We develop a multiphasic hydrodynamic theory for biofilms taking into account interactions among various bacterial phenotypes, extracellular polymeric substance (EPS), quorum sensing (QS) molecules, solvent, and antibiotics. In the model, bacteria are classified into down-regulated QS, up-regulated QS, and non-QS cells based on their QS ability. The model is first benchmarked against an experiment yielding an excellent fit to experimental measurements on the concentration of QS molecules and the cell density during biofilm development. It is then applied to study development of heterogeneous structures in biofilms due to interactions of QS regulation, hydrodynamics, and antimicrobial treatment. Our 3D numerical simulations have confirmed that (i).
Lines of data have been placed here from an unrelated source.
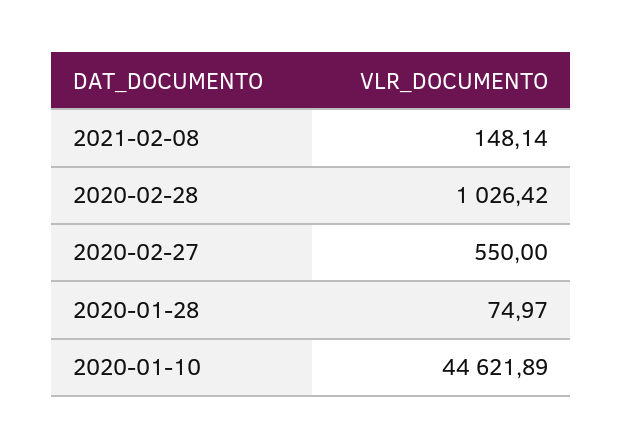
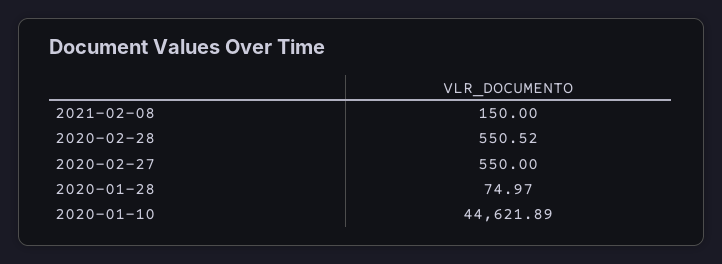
2021-02-08: 148.14 -> 150
2020-02-28: 1026.42 -> 550.52

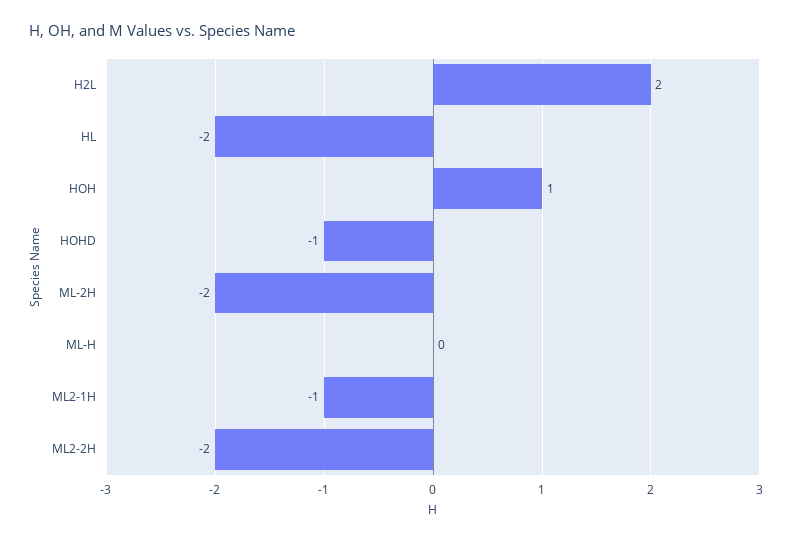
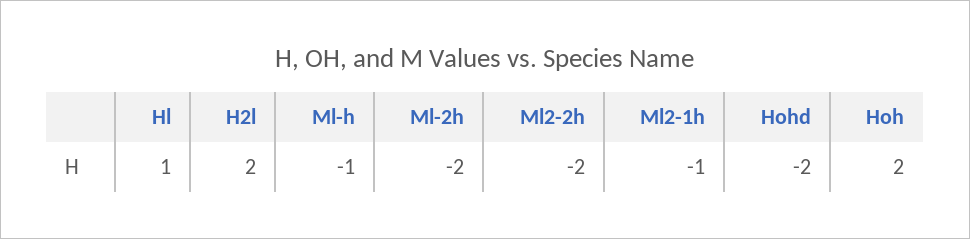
HL: -2 -> 1
HOH: 1 -> 2
HOHD: -1 -> -2
ML-H: 0 -> -1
QS is beneficial for biofilm development in a long run by building a robust EPS population to protect the biofilm; (ii). biofilms located upstream can induce QS downstream when the colonies are close enough spatially; (iii). QS induction may not be fully operational and can even be compromised in strong laminar flows; (v). the hydrodynamic stress alters the biofilm morphology. Through further numerical investigations, our model suggests that (i). QS-regulated EPS production contributes to the structural formation of heterogeneous biofilms; (ii) QS down-regulated cells tend to grow at the surface of the biofilm while QS up-regulated ones tend to grow in the bulk; (iii) when nutrient supply is sufficient, QS induction might be more effective upstream than downstream; (iv) QS may be of little benefit in a short timescale in term of fighting against invading strain/species; (v) the material properties of biomass (bacteria and EPS) have strong impact on the dilution of QS molecules under strong shear flow. In addition, with this modeling framework, hydrodynamic details and rheological quantities associated with biofilm formation under QS regulation can be resolved.